YOUR ASSIGNMENT: Your output must be the lines below from the line containing "globe [185,215,234,261] ->" to the line containing "white cap [369,357,430,394]", both lines included, reproduced exactly and without pictures.

DATASET CONTENT:
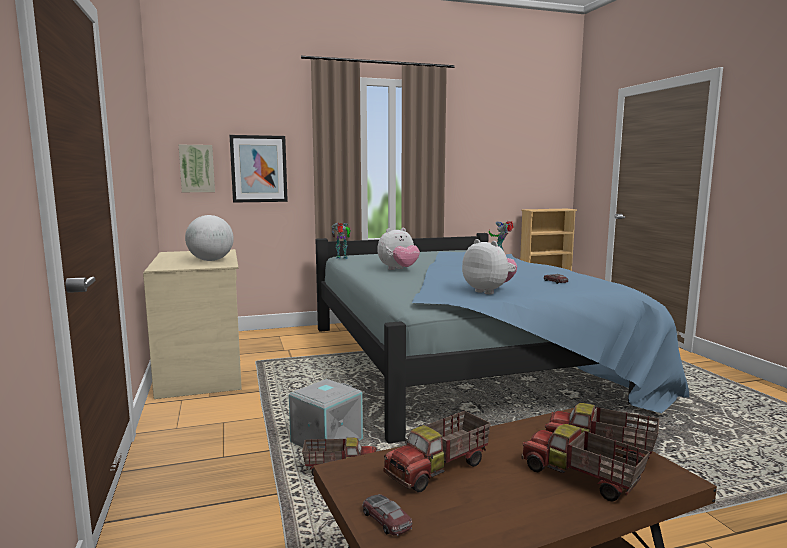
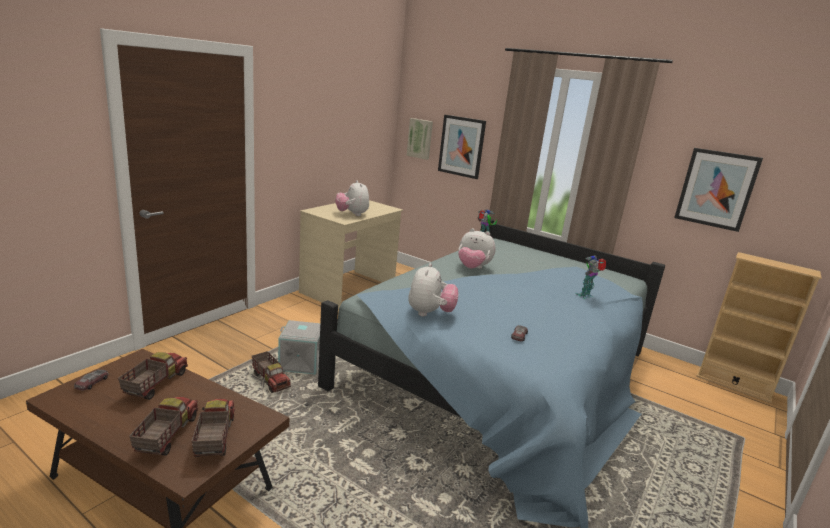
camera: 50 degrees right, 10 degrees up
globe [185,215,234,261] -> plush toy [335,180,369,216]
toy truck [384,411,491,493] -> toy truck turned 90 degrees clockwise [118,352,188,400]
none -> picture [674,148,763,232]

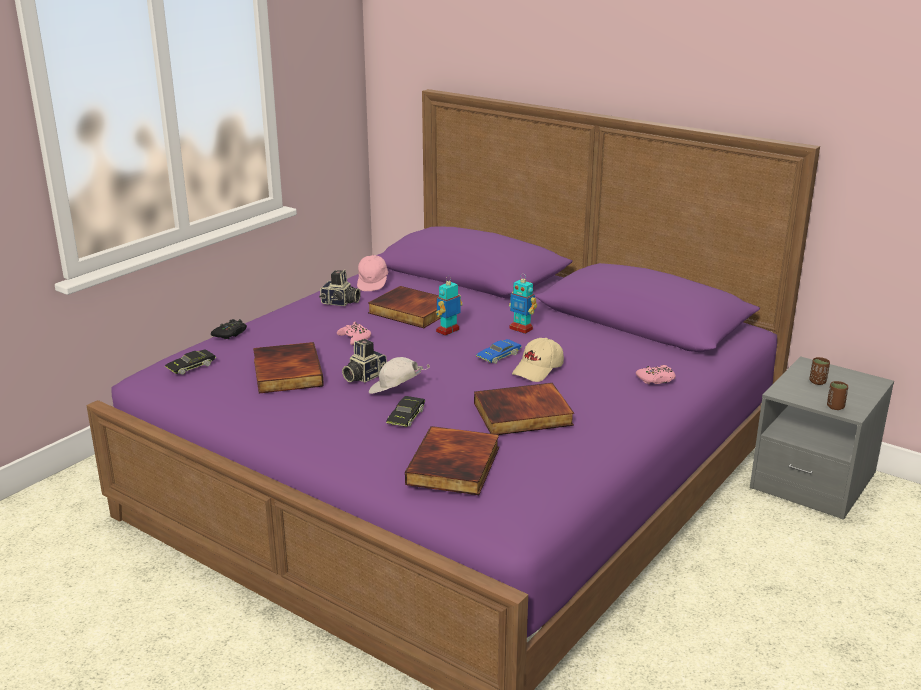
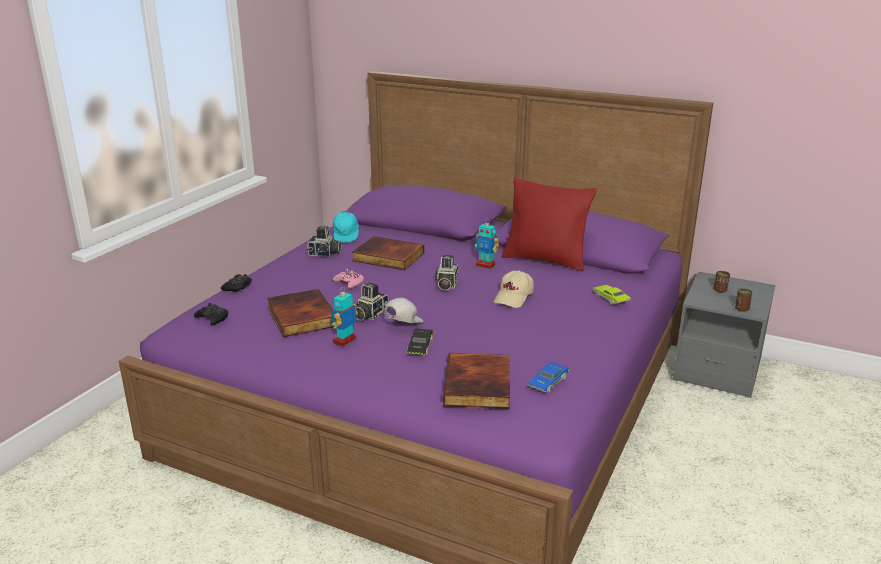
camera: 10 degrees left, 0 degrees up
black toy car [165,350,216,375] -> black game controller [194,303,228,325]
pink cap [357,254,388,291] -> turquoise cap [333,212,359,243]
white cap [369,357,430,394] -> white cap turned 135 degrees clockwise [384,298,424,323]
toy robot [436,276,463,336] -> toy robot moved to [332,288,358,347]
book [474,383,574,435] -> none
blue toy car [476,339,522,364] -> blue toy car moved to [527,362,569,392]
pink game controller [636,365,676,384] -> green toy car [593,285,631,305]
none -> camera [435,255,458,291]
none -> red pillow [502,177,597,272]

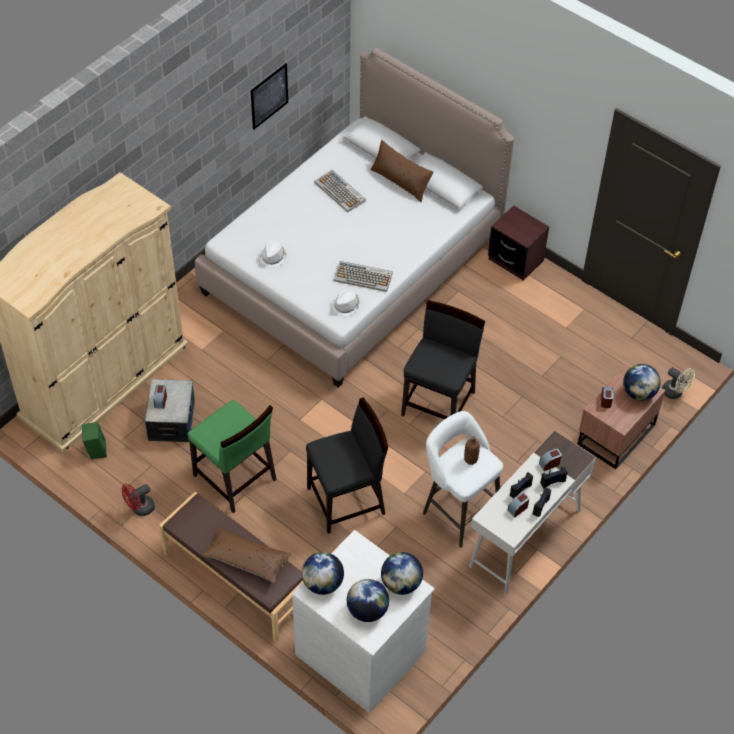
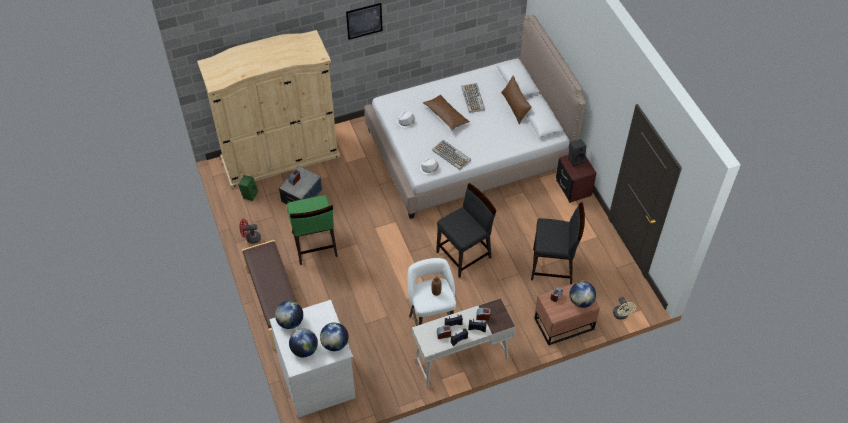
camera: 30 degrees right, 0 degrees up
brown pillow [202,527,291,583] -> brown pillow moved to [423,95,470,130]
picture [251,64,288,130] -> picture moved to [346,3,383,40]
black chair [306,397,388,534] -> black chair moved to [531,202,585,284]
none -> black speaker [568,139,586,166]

...

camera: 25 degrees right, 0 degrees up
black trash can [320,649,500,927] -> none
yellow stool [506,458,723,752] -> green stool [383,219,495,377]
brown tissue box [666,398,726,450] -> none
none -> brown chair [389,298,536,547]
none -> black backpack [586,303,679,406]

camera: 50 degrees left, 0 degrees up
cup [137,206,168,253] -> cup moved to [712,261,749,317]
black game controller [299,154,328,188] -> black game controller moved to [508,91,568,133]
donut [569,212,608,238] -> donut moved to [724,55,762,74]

WRITTEN SOLUTION:
globe [185,215,234,261] -> plush toy [335,180,369,216]
toy truck [384,411,491,493] -> toy truck turned 90 degrees clockwise [118,352,188,400]
none -> picture [674,148,763,232]

camera: 10 degrees left, 0 degrees up
black toy car [165,350,216,375] -> black game controller [194,303,228,325]
pink cap [357,254,388,291] -> turquoise cap [333,212,359,243]
white cap [369,357,430,394] -> white cap turned 135 degrees clockwise [384,298,424,323]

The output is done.